* [Extrait choisi]:
Retour à l'Ouest
la Deuxième
Guerre mondiale
Comme on l’a vu, Serge connaît bien l’Allemagne et l’Autriche
pour y avoir séjourné entre 1922 et 1926 comme journaliste et agent du
Komintern. Il a vécu à Berlin la crise de 1923 avec le putsch d’Hitler à Munich
et celui des communistes, mal dirigés par Moscou, à Hambourg – un fiasco qui
entraîna une répression féroce et mit fin à la période révolutionnaire de l’après-guerre
en Allemagne. Son analyse marxiste – somme toute assez classique – présente la
montée des fascismes comme des contre-révolutions préventives pendant une
période de crise sociale où ni la classe ouvrière ni les classes possédantes ne
peuvent s’imposer. Il retrace « Les origines du fascisme » italien
dans la crise provoquée par les grandes grèves révolutionnaires d’après guerre
– que Mussolini même soutenait avant de devenir un
condottiere
au service des classes possédantes. Pour
Victor Serge, « le fascisme italien n’a pas pris le pouvoir : il l’a
reçu des mains du roi et de la bourgeoisie libérale défaillante. Il s’est
imposé, grâce à une incohérence étoffée d’antisocialisme, comme une sorte de
milice volontaire au service d’une réaction patronale, financière, aristocratique,
monarchique, trop faible pour combattre à visage découvert. Il a réussi une
contre-révolution préventive parce que la classe ouvrière n’avait pas osé, en
raison d’une situation internationale assez périlleuse, assumer toutes les
responsabilités du pouvoir. Peu de temps après s’être affermi au pouvoir, Mussolini
ordonnait l’épuration de son parti, afin d’en exclure les révolutionnaires de
la première heure qu’il avait fourvoyés et bernés ».

* [Données enregistrées]:
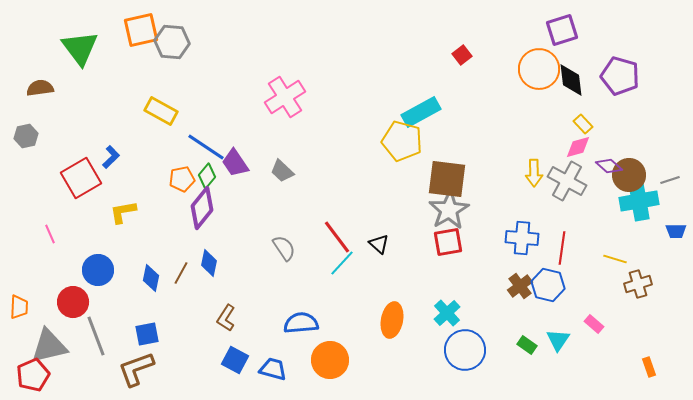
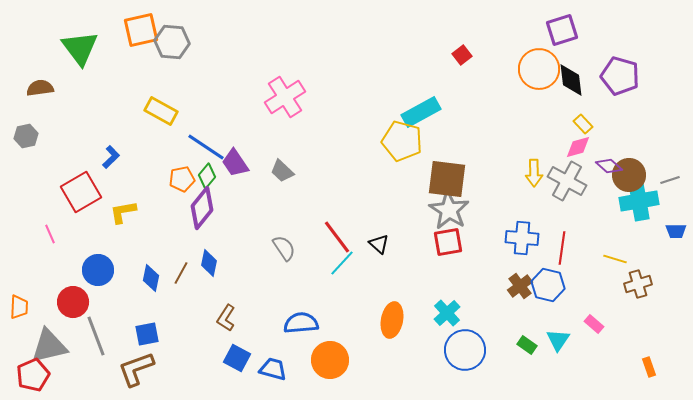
red square at (81, 178): moved 14 px down
gray star at (449, 210): rotated 9 degrees counterclockwise
blue square at (235, 360): moved 2 px right, 2 px up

* [À faire]:
A – Répondez à ces questions sur l'extrait consacré à Victor Serge :
(i) Entre quelles années Serge a-t-il séjourné en Allemagne et en Autriche ?
(ii) Dans quelle ville a-t-il vécu la crise de 1923 ?
(iii) Selon lui, de quelles mains le fascisme italien a-t-il reçu le pouvoir ?
B – Quels adjectifs qualifient, dans l'extrait sur Victor Serge, la « réaction » au service de laquelle le fascisme italien s'est imposé comme milice volontaire ? Citez-les tous.
C – Rédigez la suite de l'extrait sur Victor Serge et le fascisme, à partir de sa dernière phrase.
Le matériel provient d'une autre source.

* [Réponses aux consignes]:
A –
(i) Entre 1922 et 1926.
(ii) À Berlin.
(iii) Des mains du roi et de la bourgeoisie libérale défaillante.

B – patronale, financière, aristocratique, monarchique

C –
Quant à Hitler, « le pouvoir, il ne le prendra pas :
il le recevra des mains du vieux président Hindenburg, presque sourd et
nettement diminué dans ses facultés, manœuvré lui-même par les intrigues compliquées
de son entourage. La Reichswehr, les financiers, le patronat cherchent l’homme
d’un pouvoir fort pour sauver un système en désagrégation. Ils le trouvent en
Adolf Hitler, parce que les héritiers naturels du capitalisme allemand font
défaut. Le prolétariat est divisé et fatigué… Les communistes, dirigés de l’extérieur
par l’Internationale stalinienne, poursuivent une politique criminelle qui
consiste à dénoncer la social-démocratie comme l’ennemi numéro 1 et à faire
bloc, contre elle, à des heures décisives, avec les nazis » (« Un puissant faux prophète »). D’ailleurs, il
reviendra encore quatre fois sur la carrière d’Hitler [30] .
En ce qui concerne le sort des Juifs d’Europe, Serge y
consacre des « Remarques sur
l’antisémitisme », expose le « Drame des Juifs d’Allemagne »
persécutés, démonte la supercherie antisémite des supposés «
Protocoles des Sages de Sion
» et
dénonce dans un article magistral les
Bagatelles pour un massacre
de l’écrivain antisémite
Louis-Ferdinand Céline (« Pogrome en quatre
cents pages »). Par ailleurs, Serge se penche aussi sur « Les Juifs et la révolution » russe, « Le Birobidjan, République juive »
ainsi que sur les épurations de communistes israélites (« Juifs de Russie »).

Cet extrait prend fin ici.